A new Trader Joe's may be coming to a busy part of Lincoln Park and could be open as soon as June of next year, but nearby residents first want to do what they can to avoid potential traffic and parking headaches the store might bring.

“This is going to change the nature of our neighborhood, big time,” said Diane Handelsman, who lives directly behind the proposed site on West Schubert Avenue, “We want [Trader Joe’s], but we want to maintain the quality of our lifestyles.”

About 75 community members attended a meeting Tuesday night at Louisa May Alcott School to discuss the project. 

Chief amongst the concerns of the attendees was the effect the store, which would be located on the corner of West Diversey Parkway and North Orchard Street, might have on local traffic. 

Particularly, residents expressed concerns over the proposed supermarket’s shipping plan, which would run semis down the narrow, residential streets of West Schubert Avenue and North Orchard Street before and after the store’s operating hours.

In lieu of using semis, many, including Alderman Vi Daley (D-43), supported the notion that Trader Joe’s use smaller trucks for more frequent deliveries on the streets.

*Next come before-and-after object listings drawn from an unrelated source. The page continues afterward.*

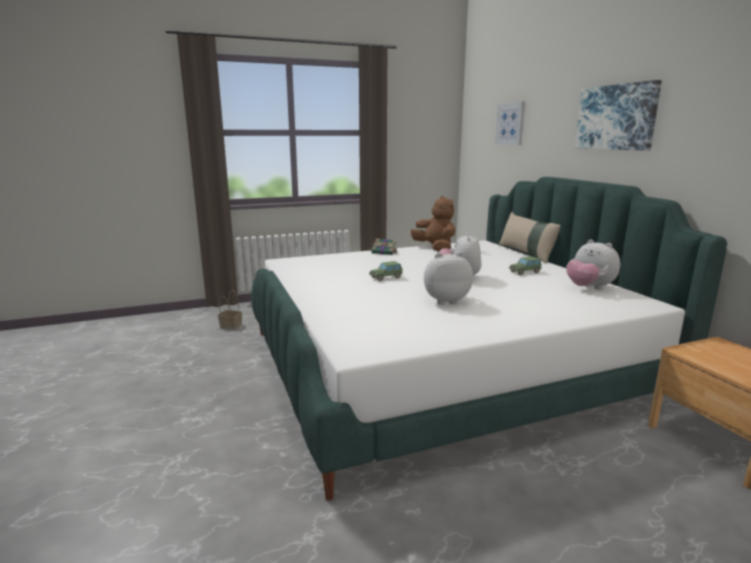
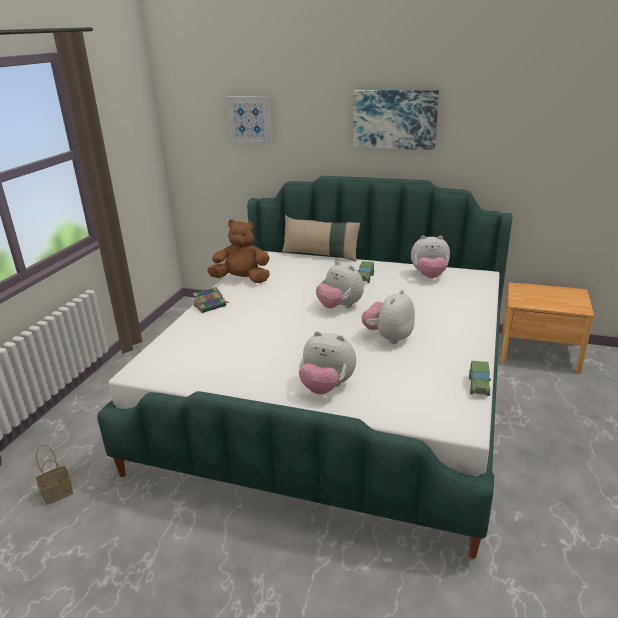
camera: 50 degrees left, 10 degrees up
toy car [369,261,403,281] -> toy car moved to [469,361,491,396]
none -> plush toy [299,331,356,394]

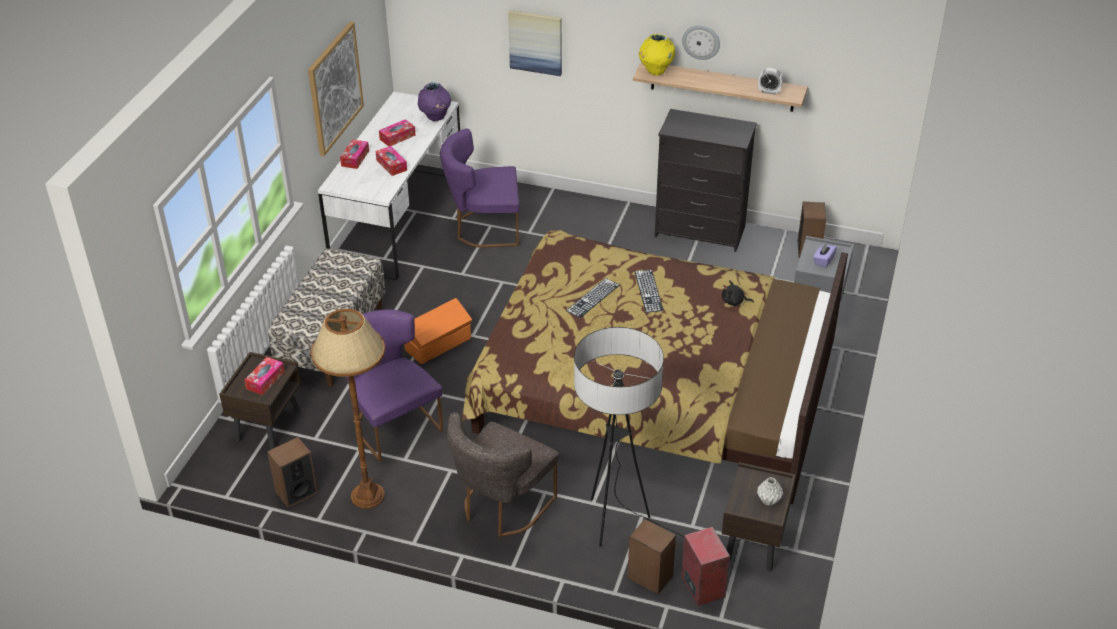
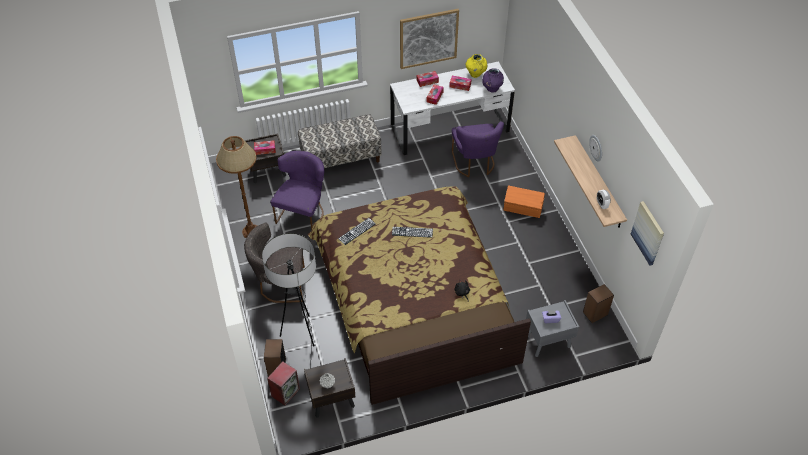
camera: 55 degrees right, 10 degrees up
speaker [267,437,318,508] -> none
orange storage box [404,298,472,365] -> orange storage box moved to [504,186,545,218]
purple chair [440,129,519,248] -> purple chair turned 150 degrees counterclockwise [452,121,504,177]
picture [508,10,562,76] -> picture moved to [631,201,664,265]
keyboard [634,270,664,313] -> keyboard moved to [338,218,376,245]
yellow vase [639,34,675,76] -> yellow vase moved to [466,54,488,78]
black dresser [655,109,757,252] -> none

One attendee, Stephen Roman, an architect and certified city planner, proposed an alternative delivery plan that would contain the delivery trucks on the commercial streets of Diversey Parkway and Clark Street, and would take advantage of the extended alley that would exist on the east side of the proposed Trader Joe’s.

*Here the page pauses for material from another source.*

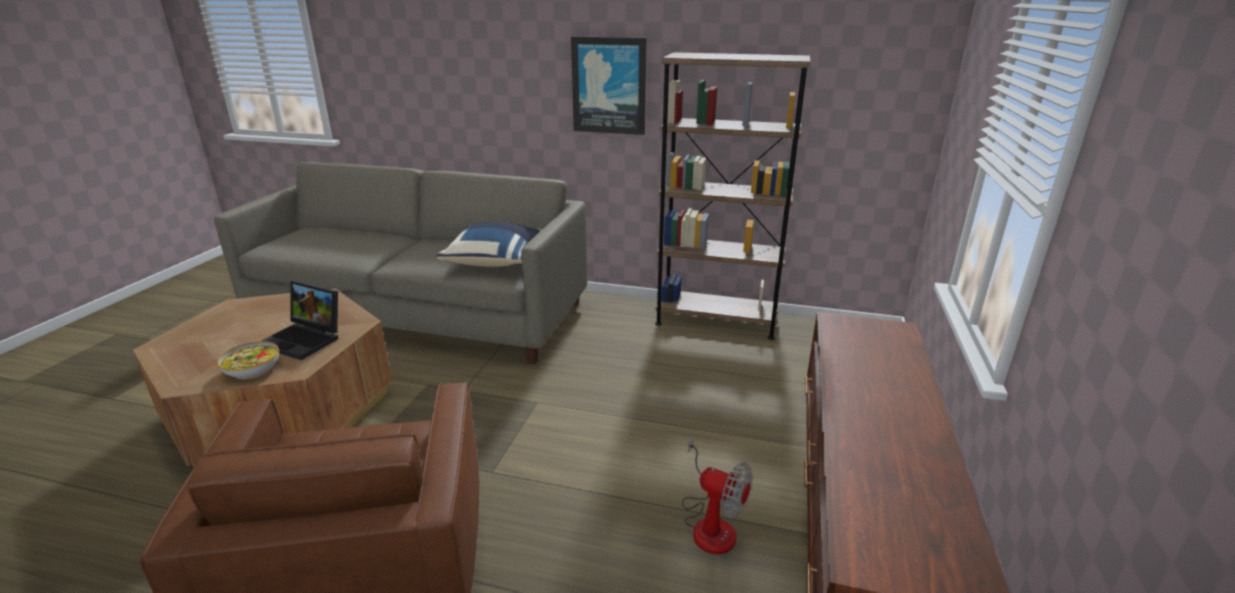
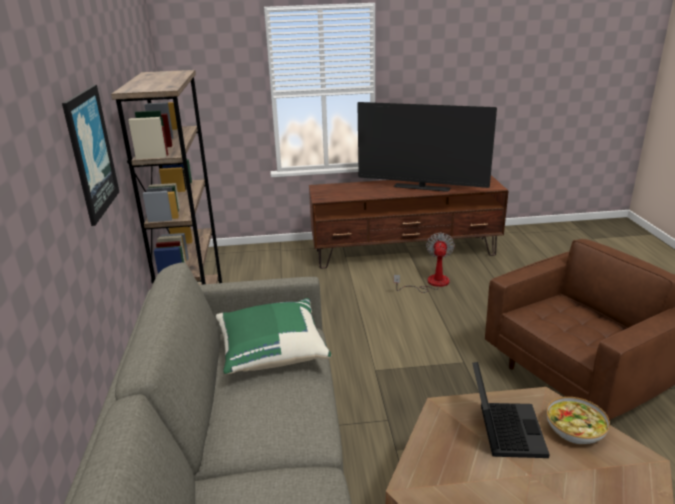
camera: 110 degrees left, 0 degrees up
blue pillow [436,222,542,267] -> green pillow [216,298,331,374]
none -> television [357,102,497,192]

Several in the crowd cheered for Trader Joe’s to consider this option.

While Handelsman and Roman were among many who expressed concern over traffic and quality of life issues the store might bring, many others in attendance were strongly in favor of the new grocery store.

 “I am a devotee of Trader Joe’s. The closer it is to me the better,” insisted Gale Klein, a former president of the Park West Community Association. 

Additionally, Ald. Daley voiced confidence in her constituents’ desire for the store. “I did a survey some time ago. They want a grocery store and the one they want is Trader Joe’s. This has been going on for years,” she said.

Chris Oakley, an architect with the project’s developers, led the presentation along with Ald. Daley and representatives from Trader Joe’s.  Oakley detailed the plans of the project, which would create a 15,000 square foot grocery store with a two-level parking garage on what is currently a parking lot.

“We don’t have building permits right now,” Oakley said. When asked why, Oakley responded that the developers’ design team is working towards finalizing the hefty documentation necessary to apply for the permits.

 “We hope to commence construction in the early fourth quarter of this year. That’s our goal,” he added.

The representatives from Trader Joe’s assured the assembly that their concerns over traffic and quality of life were being heard and would be carefully considered.

“Our main goal is to be great neighbors everywhere we go,” said Adam Mutolo, Trader Joe’s Regional Vice President.